Flexible, high-level plotting function for (non-linear) effects conditional on further covariate specifications and potentially relative to a comparison specification.

gg_slice(data, model, term, ..., reference = NULL, ci = TRUE)

Arguments

data

Data used to fit the model.

model

A suitable model object which will be used to estimate the partial effect of term.

term

A character string indicating the model term for which partial effects should be plotted.

...

Covariate specifications (expressions) that will be evaluated by looking for variables in x.
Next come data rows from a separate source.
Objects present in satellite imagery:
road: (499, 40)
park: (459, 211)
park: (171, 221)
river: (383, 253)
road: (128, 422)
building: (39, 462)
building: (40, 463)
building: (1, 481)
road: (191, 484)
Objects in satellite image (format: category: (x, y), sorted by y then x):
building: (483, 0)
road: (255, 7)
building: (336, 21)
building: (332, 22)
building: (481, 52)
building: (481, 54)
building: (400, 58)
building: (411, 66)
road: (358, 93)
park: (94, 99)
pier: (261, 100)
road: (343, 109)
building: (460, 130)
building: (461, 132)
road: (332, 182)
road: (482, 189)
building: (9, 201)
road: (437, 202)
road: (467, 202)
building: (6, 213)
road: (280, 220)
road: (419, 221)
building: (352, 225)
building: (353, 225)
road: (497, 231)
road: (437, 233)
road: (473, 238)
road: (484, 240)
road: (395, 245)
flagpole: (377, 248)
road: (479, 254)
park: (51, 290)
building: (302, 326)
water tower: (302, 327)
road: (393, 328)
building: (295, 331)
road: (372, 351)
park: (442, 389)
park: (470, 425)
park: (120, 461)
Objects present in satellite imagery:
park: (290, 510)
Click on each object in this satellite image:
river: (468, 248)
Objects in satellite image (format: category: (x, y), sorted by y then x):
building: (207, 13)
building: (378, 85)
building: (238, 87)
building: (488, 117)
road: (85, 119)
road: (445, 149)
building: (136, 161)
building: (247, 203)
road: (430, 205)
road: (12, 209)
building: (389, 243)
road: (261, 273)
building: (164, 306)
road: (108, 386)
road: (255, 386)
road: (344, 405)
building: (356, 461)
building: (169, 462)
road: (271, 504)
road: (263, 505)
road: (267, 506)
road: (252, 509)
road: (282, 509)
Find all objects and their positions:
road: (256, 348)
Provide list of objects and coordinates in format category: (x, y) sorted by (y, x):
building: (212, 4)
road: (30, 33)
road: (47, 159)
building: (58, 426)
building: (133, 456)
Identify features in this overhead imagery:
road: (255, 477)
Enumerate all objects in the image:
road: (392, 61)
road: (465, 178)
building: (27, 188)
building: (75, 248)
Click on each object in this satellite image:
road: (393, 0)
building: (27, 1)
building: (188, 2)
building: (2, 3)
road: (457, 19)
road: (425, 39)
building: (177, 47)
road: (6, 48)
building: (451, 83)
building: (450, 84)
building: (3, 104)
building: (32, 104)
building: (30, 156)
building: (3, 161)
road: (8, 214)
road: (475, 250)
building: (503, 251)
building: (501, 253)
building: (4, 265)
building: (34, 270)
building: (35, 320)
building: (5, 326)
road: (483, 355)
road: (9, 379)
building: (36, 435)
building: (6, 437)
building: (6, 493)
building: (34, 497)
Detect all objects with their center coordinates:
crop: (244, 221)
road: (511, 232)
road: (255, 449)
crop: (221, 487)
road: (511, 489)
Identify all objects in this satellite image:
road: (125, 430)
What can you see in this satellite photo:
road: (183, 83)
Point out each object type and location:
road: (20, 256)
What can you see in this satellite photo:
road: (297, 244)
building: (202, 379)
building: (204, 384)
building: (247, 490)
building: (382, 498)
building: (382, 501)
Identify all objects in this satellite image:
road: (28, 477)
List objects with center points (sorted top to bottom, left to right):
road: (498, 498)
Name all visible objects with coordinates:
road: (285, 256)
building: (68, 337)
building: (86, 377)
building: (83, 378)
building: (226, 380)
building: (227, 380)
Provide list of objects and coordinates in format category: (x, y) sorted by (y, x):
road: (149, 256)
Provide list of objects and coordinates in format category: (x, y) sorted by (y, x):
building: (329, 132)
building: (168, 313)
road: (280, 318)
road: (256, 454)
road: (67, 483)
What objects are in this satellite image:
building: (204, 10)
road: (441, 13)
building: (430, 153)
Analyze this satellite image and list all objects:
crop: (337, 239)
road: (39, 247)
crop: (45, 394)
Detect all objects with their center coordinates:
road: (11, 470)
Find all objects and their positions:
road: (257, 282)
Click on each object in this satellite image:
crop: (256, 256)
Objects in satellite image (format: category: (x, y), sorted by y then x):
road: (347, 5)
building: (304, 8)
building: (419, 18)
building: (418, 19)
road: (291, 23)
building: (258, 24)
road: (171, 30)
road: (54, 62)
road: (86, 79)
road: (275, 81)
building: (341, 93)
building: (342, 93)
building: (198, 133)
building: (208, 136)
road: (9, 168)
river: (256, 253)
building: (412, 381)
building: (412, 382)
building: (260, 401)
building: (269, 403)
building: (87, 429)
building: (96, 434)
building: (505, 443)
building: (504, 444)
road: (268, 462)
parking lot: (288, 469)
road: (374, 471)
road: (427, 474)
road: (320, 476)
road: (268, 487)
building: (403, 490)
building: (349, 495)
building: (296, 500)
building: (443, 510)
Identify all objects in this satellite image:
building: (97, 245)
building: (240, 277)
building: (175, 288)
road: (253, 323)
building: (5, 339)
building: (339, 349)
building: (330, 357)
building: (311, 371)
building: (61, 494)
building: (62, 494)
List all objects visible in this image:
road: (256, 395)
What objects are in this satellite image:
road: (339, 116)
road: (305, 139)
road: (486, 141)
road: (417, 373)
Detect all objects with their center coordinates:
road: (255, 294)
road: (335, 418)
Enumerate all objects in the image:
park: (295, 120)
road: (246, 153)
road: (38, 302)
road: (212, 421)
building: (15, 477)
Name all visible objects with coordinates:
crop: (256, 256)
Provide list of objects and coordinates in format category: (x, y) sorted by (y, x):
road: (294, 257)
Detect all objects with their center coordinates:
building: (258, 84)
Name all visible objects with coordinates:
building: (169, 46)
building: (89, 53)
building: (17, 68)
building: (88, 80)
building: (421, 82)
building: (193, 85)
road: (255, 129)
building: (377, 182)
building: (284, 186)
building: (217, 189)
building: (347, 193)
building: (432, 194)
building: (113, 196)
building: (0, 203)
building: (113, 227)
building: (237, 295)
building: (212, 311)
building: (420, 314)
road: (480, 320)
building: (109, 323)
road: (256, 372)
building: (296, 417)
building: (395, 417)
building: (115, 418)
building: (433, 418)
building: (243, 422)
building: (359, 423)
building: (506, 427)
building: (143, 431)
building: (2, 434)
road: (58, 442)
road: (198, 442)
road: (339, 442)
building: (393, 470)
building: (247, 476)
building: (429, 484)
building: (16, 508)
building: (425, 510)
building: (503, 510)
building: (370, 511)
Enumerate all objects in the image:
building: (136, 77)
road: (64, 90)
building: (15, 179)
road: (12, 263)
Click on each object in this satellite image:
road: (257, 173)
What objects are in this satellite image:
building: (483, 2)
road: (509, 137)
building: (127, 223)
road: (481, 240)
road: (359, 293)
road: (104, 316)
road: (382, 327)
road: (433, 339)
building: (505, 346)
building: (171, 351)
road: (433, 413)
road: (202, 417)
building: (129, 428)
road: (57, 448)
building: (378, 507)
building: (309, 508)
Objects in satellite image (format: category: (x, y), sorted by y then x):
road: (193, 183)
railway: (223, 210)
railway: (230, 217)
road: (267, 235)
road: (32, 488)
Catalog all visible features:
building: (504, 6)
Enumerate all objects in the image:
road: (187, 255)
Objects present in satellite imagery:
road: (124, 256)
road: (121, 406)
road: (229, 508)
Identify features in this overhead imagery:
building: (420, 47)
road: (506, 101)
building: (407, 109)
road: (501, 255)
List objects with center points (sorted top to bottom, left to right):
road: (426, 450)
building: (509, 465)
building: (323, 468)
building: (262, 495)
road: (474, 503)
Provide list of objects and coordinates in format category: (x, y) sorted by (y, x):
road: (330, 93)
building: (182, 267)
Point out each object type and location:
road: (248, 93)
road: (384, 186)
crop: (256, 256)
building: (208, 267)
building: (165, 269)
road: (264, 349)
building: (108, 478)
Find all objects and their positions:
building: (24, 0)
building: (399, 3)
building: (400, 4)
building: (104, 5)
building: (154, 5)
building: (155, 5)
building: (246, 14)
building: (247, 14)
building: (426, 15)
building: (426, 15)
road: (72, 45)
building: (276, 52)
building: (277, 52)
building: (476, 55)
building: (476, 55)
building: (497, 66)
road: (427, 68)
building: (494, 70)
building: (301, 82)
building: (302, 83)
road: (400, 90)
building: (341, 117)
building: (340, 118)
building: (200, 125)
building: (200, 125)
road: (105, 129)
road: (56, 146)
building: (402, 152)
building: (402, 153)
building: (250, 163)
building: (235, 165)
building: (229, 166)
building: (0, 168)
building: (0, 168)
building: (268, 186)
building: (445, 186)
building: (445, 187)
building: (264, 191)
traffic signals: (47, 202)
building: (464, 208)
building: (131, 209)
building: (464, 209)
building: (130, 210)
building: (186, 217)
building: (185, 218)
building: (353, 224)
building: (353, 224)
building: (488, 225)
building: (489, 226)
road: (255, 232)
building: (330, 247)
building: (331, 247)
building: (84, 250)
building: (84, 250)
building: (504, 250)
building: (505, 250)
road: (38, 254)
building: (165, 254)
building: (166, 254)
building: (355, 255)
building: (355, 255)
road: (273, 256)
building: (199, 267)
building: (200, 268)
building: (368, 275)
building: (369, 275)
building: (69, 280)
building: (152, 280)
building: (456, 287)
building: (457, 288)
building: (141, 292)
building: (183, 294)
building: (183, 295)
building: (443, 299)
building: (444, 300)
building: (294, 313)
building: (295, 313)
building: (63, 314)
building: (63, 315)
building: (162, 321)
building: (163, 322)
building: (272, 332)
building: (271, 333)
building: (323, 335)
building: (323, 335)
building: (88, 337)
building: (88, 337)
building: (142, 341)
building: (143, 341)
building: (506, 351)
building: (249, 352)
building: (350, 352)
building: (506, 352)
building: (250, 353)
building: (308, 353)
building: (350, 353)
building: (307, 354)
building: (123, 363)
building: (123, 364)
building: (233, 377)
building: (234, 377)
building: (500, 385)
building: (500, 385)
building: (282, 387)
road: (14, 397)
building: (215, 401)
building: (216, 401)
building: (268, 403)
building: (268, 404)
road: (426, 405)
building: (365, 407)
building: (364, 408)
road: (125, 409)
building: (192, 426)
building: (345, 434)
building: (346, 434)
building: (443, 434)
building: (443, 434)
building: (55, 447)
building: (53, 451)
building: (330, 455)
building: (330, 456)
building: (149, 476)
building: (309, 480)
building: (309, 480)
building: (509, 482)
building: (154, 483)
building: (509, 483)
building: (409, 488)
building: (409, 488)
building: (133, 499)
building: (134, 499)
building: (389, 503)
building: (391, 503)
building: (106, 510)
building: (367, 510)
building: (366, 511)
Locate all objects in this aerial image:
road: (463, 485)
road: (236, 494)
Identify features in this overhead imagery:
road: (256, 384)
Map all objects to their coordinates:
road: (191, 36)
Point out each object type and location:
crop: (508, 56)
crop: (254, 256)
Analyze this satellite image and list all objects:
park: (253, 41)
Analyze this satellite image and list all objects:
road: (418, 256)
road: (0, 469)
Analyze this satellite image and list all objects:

Must be of the form z = f(z) where z is a variable in the data set and f a known function that can be usefully applied to z. Note that this is also necessary for single value specifications (e.g. age = c(50)). For data in PED (piece-wise exponential data) format, one can also specify the time argument, but see "Details" an "Examples" below.

reference

If specified, should be a list with covariate value pairs, e.g. list(x1 = 1, x2=50). The calculated partial effect will be relative to an observation specified in reference.

ci

Logical. Indicates if confidence intervals for the term of interest should be calculated/plotted. Defaults to TRUE.

Examples

ped <- tumor[1:200, ] %>% as_ped(Surv(days, status) ~ . ) model <- mgcv::gam(ped_status~s(tend) + s(age, by = complications), data=ped, family = poisson(), offset=offset) make_newdata(ped, age = seq_range(age, 20), complications = levels(complications))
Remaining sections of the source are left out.